**EXERCISE DESCRIPTION:**
Restate word for word all of the lines below, with each image left out.
------------------------------------------------------------
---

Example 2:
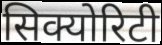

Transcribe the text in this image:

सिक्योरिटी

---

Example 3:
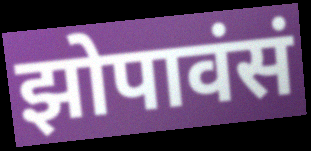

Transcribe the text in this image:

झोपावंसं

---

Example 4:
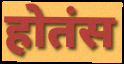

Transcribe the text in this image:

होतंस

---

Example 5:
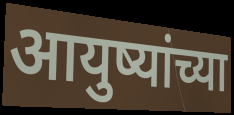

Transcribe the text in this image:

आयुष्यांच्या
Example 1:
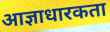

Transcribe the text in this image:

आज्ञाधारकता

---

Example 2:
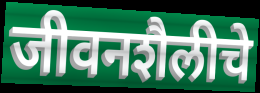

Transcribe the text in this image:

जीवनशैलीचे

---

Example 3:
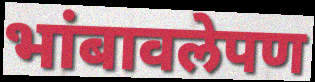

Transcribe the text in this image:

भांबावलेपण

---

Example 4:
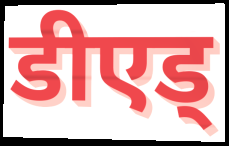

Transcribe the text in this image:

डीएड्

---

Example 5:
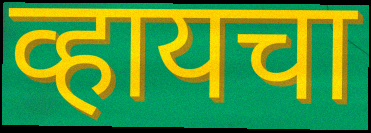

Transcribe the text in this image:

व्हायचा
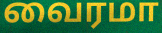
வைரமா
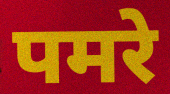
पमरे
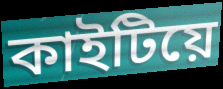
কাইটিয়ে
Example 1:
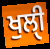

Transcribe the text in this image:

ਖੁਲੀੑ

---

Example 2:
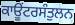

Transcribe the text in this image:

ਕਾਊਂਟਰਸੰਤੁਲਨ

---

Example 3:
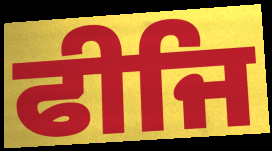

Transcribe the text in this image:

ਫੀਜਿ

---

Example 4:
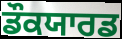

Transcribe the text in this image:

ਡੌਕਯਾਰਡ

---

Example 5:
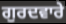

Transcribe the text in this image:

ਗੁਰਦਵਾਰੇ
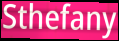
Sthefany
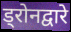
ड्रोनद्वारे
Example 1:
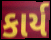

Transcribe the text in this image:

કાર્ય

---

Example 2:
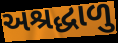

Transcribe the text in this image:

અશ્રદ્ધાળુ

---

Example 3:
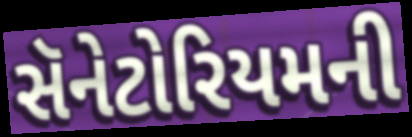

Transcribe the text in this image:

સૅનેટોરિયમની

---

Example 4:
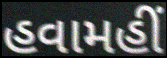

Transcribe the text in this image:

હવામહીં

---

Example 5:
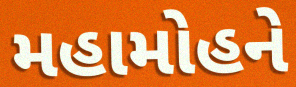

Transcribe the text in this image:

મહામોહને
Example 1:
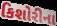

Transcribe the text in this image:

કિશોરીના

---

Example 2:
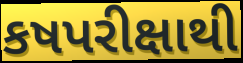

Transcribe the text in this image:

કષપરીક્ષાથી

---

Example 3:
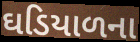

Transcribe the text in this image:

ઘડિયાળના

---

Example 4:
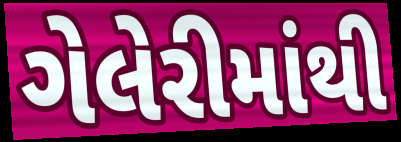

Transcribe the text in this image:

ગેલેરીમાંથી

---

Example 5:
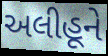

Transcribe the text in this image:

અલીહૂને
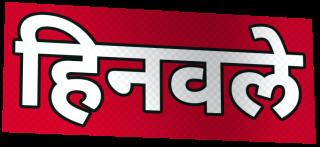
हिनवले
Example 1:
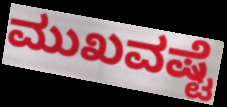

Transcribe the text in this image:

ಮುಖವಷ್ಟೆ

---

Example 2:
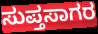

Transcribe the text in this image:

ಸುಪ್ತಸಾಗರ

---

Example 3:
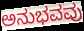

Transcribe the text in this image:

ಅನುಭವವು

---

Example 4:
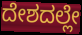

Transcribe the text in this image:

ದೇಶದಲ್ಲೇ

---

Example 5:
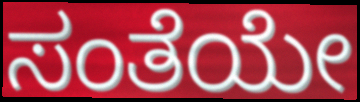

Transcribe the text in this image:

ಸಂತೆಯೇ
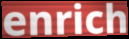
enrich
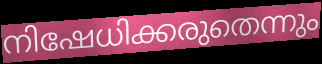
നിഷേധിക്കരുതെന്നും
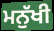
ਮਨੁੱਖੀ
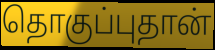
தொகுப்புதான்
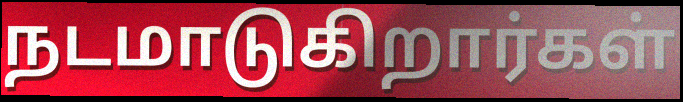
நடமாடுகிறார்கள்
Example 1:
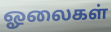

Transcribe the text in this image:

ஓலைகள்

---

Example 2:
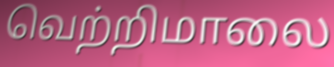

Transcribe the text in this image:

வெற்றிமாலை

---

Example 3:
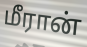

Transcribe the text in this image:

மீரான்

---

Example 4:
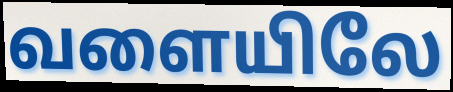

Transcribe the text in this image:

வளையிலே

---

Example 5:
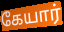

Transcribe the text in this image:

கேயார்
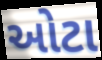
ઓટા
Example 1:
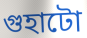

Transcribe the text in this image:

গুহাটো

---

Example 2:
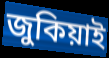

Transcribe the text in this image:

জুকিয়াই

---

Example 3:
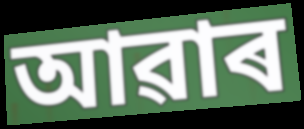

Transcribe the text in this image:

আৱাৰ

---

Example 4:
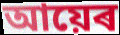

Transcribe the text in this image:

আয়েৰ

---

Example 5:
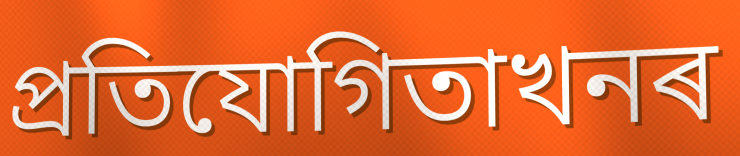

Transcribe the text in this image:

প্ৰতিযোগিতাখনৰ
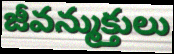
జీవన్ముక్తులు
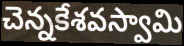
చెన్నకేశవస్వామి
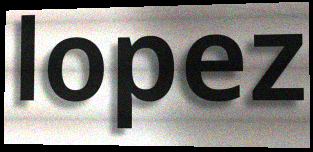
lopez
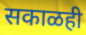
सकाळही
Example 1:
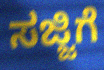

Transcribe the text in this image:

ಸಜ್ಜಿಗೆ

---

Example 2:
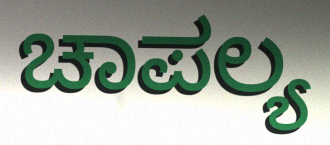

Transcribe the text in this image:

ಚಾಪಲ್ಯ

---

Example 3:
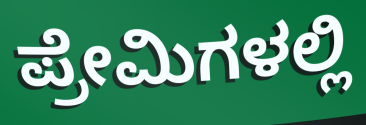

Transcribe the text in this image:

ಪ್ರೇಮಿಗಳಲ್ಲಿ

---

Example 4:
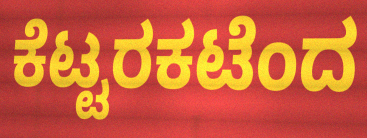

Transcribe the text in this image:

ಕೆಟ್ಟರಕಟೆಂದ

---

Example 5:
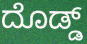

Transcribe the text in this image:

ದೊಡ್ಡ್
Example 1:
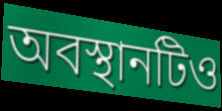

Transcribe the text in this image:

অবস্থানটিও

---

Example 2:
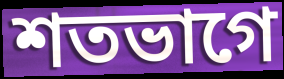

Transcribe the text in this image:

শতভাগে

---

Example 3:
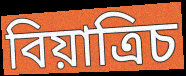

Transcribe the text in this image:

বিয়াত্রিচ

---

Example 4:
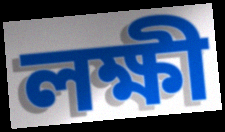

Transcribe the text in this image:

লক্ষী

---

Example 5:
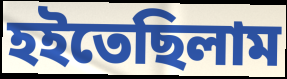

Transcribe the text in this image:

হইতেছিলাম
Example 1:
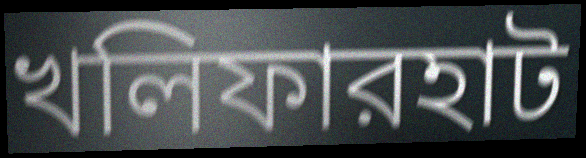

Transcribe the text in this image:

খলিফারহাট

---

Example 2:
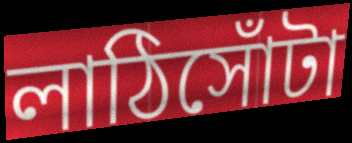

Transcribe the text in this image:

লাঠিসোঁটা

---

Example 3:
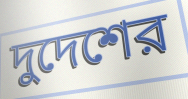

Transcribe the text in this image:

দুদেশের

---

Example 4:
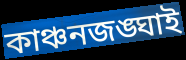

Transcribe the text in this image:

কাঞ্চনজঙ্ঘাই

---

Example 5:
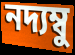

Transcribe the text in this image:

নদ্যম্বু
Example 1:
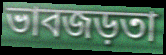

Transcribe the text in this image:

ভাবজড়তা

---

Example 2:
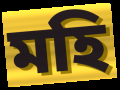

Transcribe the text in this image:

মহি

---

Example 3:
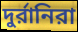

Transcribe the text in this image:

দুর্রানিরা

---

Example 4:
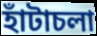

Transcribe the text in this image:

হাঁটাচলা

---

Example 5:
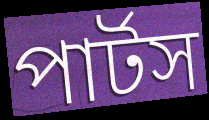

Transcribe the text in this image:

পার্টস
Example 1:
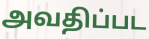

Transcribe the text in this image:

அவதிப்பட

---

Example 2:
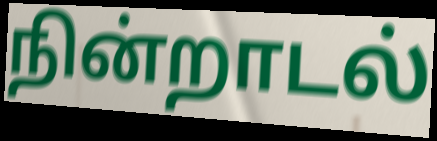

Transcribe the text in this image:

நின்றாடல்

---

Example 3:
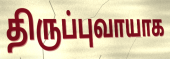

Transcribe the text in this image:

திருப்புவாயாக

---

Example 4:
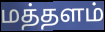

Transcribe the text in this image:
------------------------------------------------------------
**SOLUTION FOR THIS TASK:**
---

Example 2:

Transcribe the text in this image:

सिक्योरिटी

---

Example 3:

Transcribe the text in this image:

झोपावंसं

---

Example 4:

Transcribe the text in this image:

होतंस

---

Example 5:

Transcribe the text in this image:

आयुष्यांच्या
Example 1:

Transcribe the text in this image:

आज्ञाधारकता

---

Example 2:

Transcribe the text in this image:

जीवनशैलीचे

---

Example 3:

Transcribe the text in this image:

भांबावलेपण

---

Example 4:

Transcribe the text in this image:

डीएड्

---

Example 5:

Transcribe the text in this image:

व्हायचा
வைரமா
पमरे
কাইটিয়ে
Example 1:

Transcribe the text in this image:

ਖੁਲੀੑ

---

Example 2:

Transcribe the text in this image:

ਕਾਊਂਟਰਸੰਤੁਲਨ

---

Example 3:

Transcribe the text in this image:

ਫੀਜਿ

---

Example 4:

Transcribe the text in this image:

ਡੌਕਯਾਰਡ

---

Example 5:

Transcribe the text in this image:

ਗੁਰਦਵਾਰੇ
Sthefany
ड्रोनद्वारे
Example 1:

Transcribe the text in this image:

કાર્ય

---

Example 2:

Transcribe the text in this image:

અશ્રદ્ધાળુ

---

Example 3:

Transcribe the text in this image:

સૅનેટોરિયમની

---

Example 4:

Transcribe the text in this image:

હવામહીં

---

Example 5:

Transcribe the text in this image:

મહામોહને
Example 1:

Transcribe the text in this image:

કિશોરીના

---

Example 2:

Transcribe the text in this image:

કષપરીક્ષાથી

---

Example 3:

Transcribe the text in this image:

ઘડિયાળના

---

Example 4:

Transcribe the text in this image:

ગેલેરીમાંથી

---

Example 5:

Transcribe the text in this image:

અલીહૂને
हिनवले
Example 1:

Transcribe the text in this image:

ಮುಖವಷ್ಟೆ

---

Example 2:

Transcribe the text in this image:

ಸುಪ್ತಸಾಗರ

---

Example 3:

Transcribe the text in this image:

ಅನುಭವವು

---

Example 4:

Transcribe the text in this image:

ದೇಶದಲ್ಲೇ

---

Example 5:

Transcribe the text in this image:

ಸಂತೆಯೇ
enrich
നിഷേധിക്കരുതെന്നും
ਮਨੁੱਖੀ
தொகுப்புதான்
நடமாடுகிறார்கள்
Example 1:

Transcribe the text in this image:

ஓலைகள்

---

Example 2:

Transcribe the text in this image:

வெற்றிமாலை

---

Example 3:

Transcribe the text in this image:

மீரான்

---

Example 4:

Transcribe the text in this image:

வளையிலே

---

Example 5:

Transcribe the text in this image:

கேயார்
ઓટા
Example 1:

Transcribe the text in this image:

গুহাটো

---

Example 2:

Transcribe the text in this image:

জুকিয়াই

---

Example 3:

Transcribe the text in this image:

আৱাৰ

---

Example 4:

Transcribe the text in this image:

আয়েৰ

---

Example 5:

Transcribe the text in this image:

প্ৰতিযোগিতাখনৰ
జీవన్ముక్తులు
చెన్నకేశవస్వామి
lopez
सकाळही
Example 1:

Transcribe the text in this image:

ಸಜ್ಜಿಗೆ

---

Example 2:

Transcribe the text in this image:

ಚಾಪಲ್ಯ

---

Example 3:

Transcribe the text in this image:

ಪ್ರೇಮಿಗಳಲ್ಲಿ

---

Example 4:

Transcribe the text in this image:

ಕೆಟ್ಟರಕಟೆಂದ

---

Example 5:

Transcribe the text in this image:

ದೊಡ್ಡ್
Example 1:

Transcribe the text in this image:

অবস্থানটিও

---

Example 2:

Transcribe the text in this image:

শতভাগে

---

Example 3:

Transcribe the text in this image:

বিয়াত্রিচ

---

Example 4:

Transcribe the text in this image:

লক্ষী

---

Example 5:

Transcribe the text in this image:

হইতেছিলাম
Example 1:

Transcribe the text in this image:

খলিফারহাট

---

Example 2:

Transcribe the text in this image:

লাঠিসোঁটা

---

Example 3:

Transcribe the text in this image:

দুদেশের

---

Example 4:

Transcribe the text in this image:

কাঞ্চনজঙ্ঘাই

---

Example 5:

Transcribe the text in this image:

নদ্যম্বু
Example 1:

Transcribe the text in this image:

ভাবজড়তা

---

Example 2:

Transcribe the text in this image:

মহি

---

Example 3:

Transcribe the text in this image:

দুর্রানিরা

---

Example 4:

Transcribe the text in this image:

হাঁটাচলা

---

Example 5:

Transcribe the text in this image:

পার্টস
Example 1:

Transcribe the text in this image:

அவதிப்பட

---

Example 2:

Transcribe the text in this image:

நின்றாடல்

---

Example 3:

Transcribe the text in this image:

திருப்புவாயாக

---

Example 4:

Transcribe the text in this image:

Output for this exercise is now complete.